A New Era or Same Old?

The Labor government which took over in 2022 has made a deliberate effort to restore some cordiality to the trading environment with China, with Foreign Minister Penny Wong celebrating successes getting Chinese tariffs dropped on barley and wine. Some companies were quick to spot the commercial opportunity of the thaw — Rio Tinto once again leading the charge. Just months after the new government took office, Rio announced a AU$2bn joint venture in the Pilbara with China’s Baowu Steel Group, while offshore in Guinea, Rio has continued to push forward this year with its one-time partner Chinalco in the world’s biggest iron ore project. But what looks like an opportunity for some is seen as a risk by others. ASPI warned in September that Chinese companies held a dominant position in critical minerals and called for a ban on Chinese investment in ‘strategically essential commodities’, calling it a ‘national security issue’. Yet the report was not reported with the reverence that might have been accorded during the Morrison years. Instead, the AFR commissioned James Laurenceson from the Australia-China Relations Institute of UTS to examine the claims. He accused ASPI of mischaracterising some of the joint ventures in a way that was ‘disingenuous at best’ by ignoring the majority US partner in one of the Australia–China–US ventures and cast doubt on a notion of national interest that excluded economic interest.

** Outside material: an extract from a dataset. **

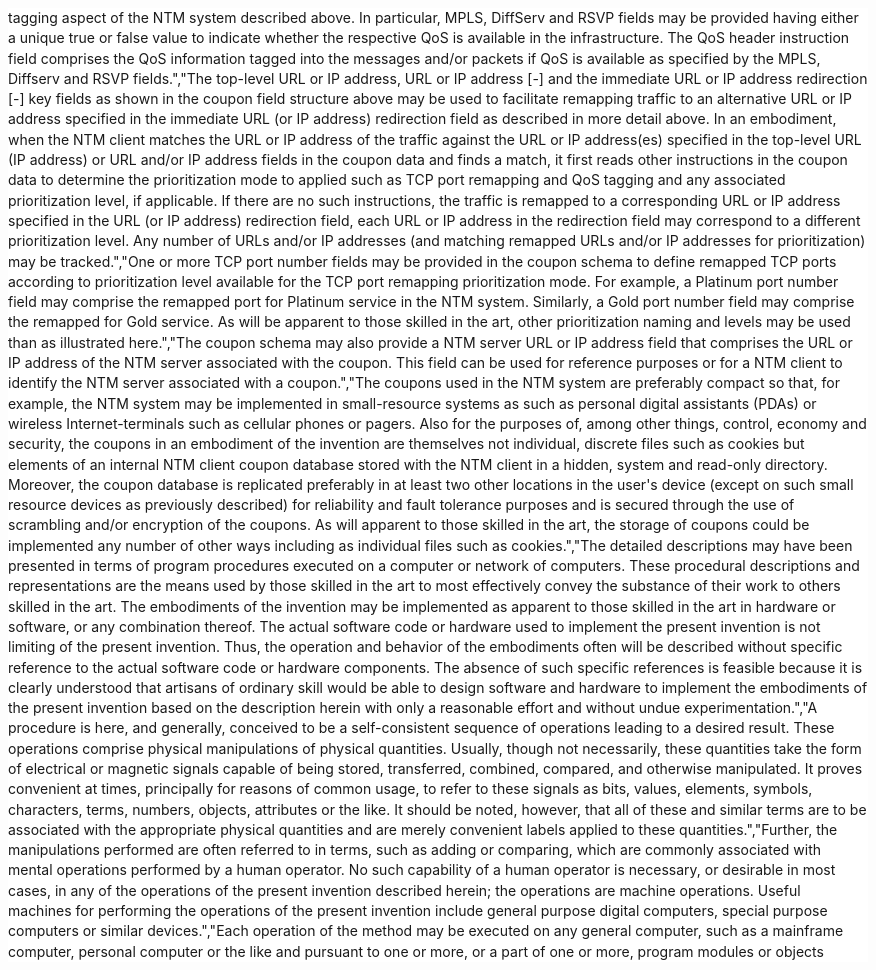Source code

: tagging aspect of the NTM system described above. In particular, MPLS, DiffServ and RSVP fields may be provided having either a unique true or false value to indicate whether the respective QoS is available in the infrastructure. The QoS header instruction field comprises the QoS information tagged into the messages and\/or packets if QoS is available as specified by the MPLS, Diffserv and RSVP fields.","The top-level URL or IP address, URL or IP address [-] and the immediate URL or IP address redirection [-] key fields as shown in the coupon field structure above may be used to facilitate remapping traffic to an alternative URL or IP address specified in the immediate URL (or IP address) redirection field as described in more detail above. In an embodiment, when the NTM client matches the URL or IP address of the traffic against the URL or IP address(es) specified in the top-level URL (IP address) or URL and\/or IP address fields in the coupon data and finds a match, it first reads other instructions in the coupon data to determine the prioritization mode to applied such as TCP port remapping and QoS tagging and any associated prioritization level, if applicable. If there are no such instructions, the traffic is remapped to a corresponding URL or IP address specified in the URL (or IP address) redirection field, each URL or IP address in the redirection field may correspond to a different prioritization level. Any number of URLs and\/or IP addresses (and matching remapped URLs and\/or IP addresses for prioritization) may be tracked.","One or more TCP port number fields may be provided in the coupon schema to define remapped TCP ports according to prioritization level available for the TCP port remapping prioritization mode. For example, a Platinum port number field may comprise the remapped port for Platinum service in the NTM system. Similarly, a Gold port number field may comprise the remapped for Gold service. As will be apparent to those skilled in the art, other prioritization naming and levels may be used than as illustrated here.","The coupon schema may also provide a NTM server URL or IP address field that comprises the URL or IP address of the NTM server associated with the coupon. This field can be used for reference purposes or for a NTM client to identify the NTM server associated with a coupon.","The coupons used in the NTM system are preferably compact so that, for example, the NTM system may be implemented in small-resource systems as such as personal digital assistants (PDAs) or wireless Internet-terminals such as cellular phones or pagers. Also for the purposes of, among other things, control, economy and security, the coupons in an embodiment of the invention are themselves not individual, discrete files such as cookies but elements of an internal NTM client coupon database stored with the NTM client in a hidden, system and read-only directory. Moreover, the coupon database is replicated preferably in at least two other locations in the user's device (except on such small resource devices as previously described) for reliability and fault tolerance purposes and is secured through the use of scrambling and\/or encryption of the coupons. As will apparent to those skilled in the art, the storage of coupons could be implemented any number of other ways including as individual files such as cookies.","The detailed descriptions may have been presented in terms of program procedures executed on a computer or network of computers. These procedural descriptions and representations are the means used by those skilled in the art to most effectively convey the substance of their work to others skilled in the art. The embodiments of the invention may be implemented as apparent to those skilled in the art in hardware or software, or any combination thereof. The actual software code or hardware used to implement the present invention is not limiting of the present invention. Thus, the operation and behavior of the embodiments often will be described without specific reference to the actual software code or hardware components. The absence of such specific references is feasible because it is clearly understood that artisans of ordinary skill would be able to design software and hardware to implement the embodiments of the present invention based on the description herein with only a reasonable effort and without undue experimentation.","A procedure is here, and generally, conceived to be a self-consistent sequence of operations leading to a desired result. These operations comprise physical manipulations of physical quantities. Usually, though not necessarily, these quantities take the form of electrical or magnetic signals capable of being stored, transferred, combined, compared, and otherwise manipulated. It proves convenient at times, principally for reasons of common usage, to refer to these signals as bits, values, elements, symbols, characters, terms, numbers, objects, attributes or the like. It should be noted, however, that all of these and similar terms are to be associated with the appropriate physical quantities and are merely convenient labels applied to these quantities.","Further, the manipulations performed are often referred to in terms, such as adding or comparing, which are commonly associated with mental operations performed by a human operator. No such capability of a human operator is necessary, or desirable in most cases, in any of the operations of the present invention described herein; the operations are machine operations. Useful machines for performing the operations of the present invention include general purpose digital computers, special purpose computers or similar devices.","Each operation of the method may be executed on any general computer, such as a mainframe computer, personal computer or the like and pursuant to one or more, or a part of one or more, program modules or objects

The tussle for supremacy between economic and security interests — Tony Abbott’s fear and greed — is sure to continue in Canberra’s corridors of power in 2024. But it should also be welcomed back into the pages of Australia’s leading newspapers. Some debates are too important to be secret.

Notes

[1] Ben Chu, Chinese Whispers: Why Everything You’ve Heard About China Is Wrong, London: Weidenfeld & Nicolson, 2013.

[2] This analysis is based on unpublished PhD research of more than 2,000 news stories, features and comment pieces in The Australian, the AFR, and the SMH published on Chinese foreign direct investment, between 2008–2020, carried out by the author.

[3] Aeron Davis, ‘Whither Mass Media and Power? Evidence for a Critical Elite Theory Alternative’, Media, Culture & Society, vol.25, no.5, (2003): 669–690.

[4] Stanley Cohen, Folk devils and moral panics: The creation of the Mods and Rockers, London: Routledge, 1972.

[5] Daniel Hallin, ‘The media, the war in Vietnam, and political support: A critique of the thesis of an oppositional media,’ The Journal of Politics, vol.46, no.1 (1984): 2–24.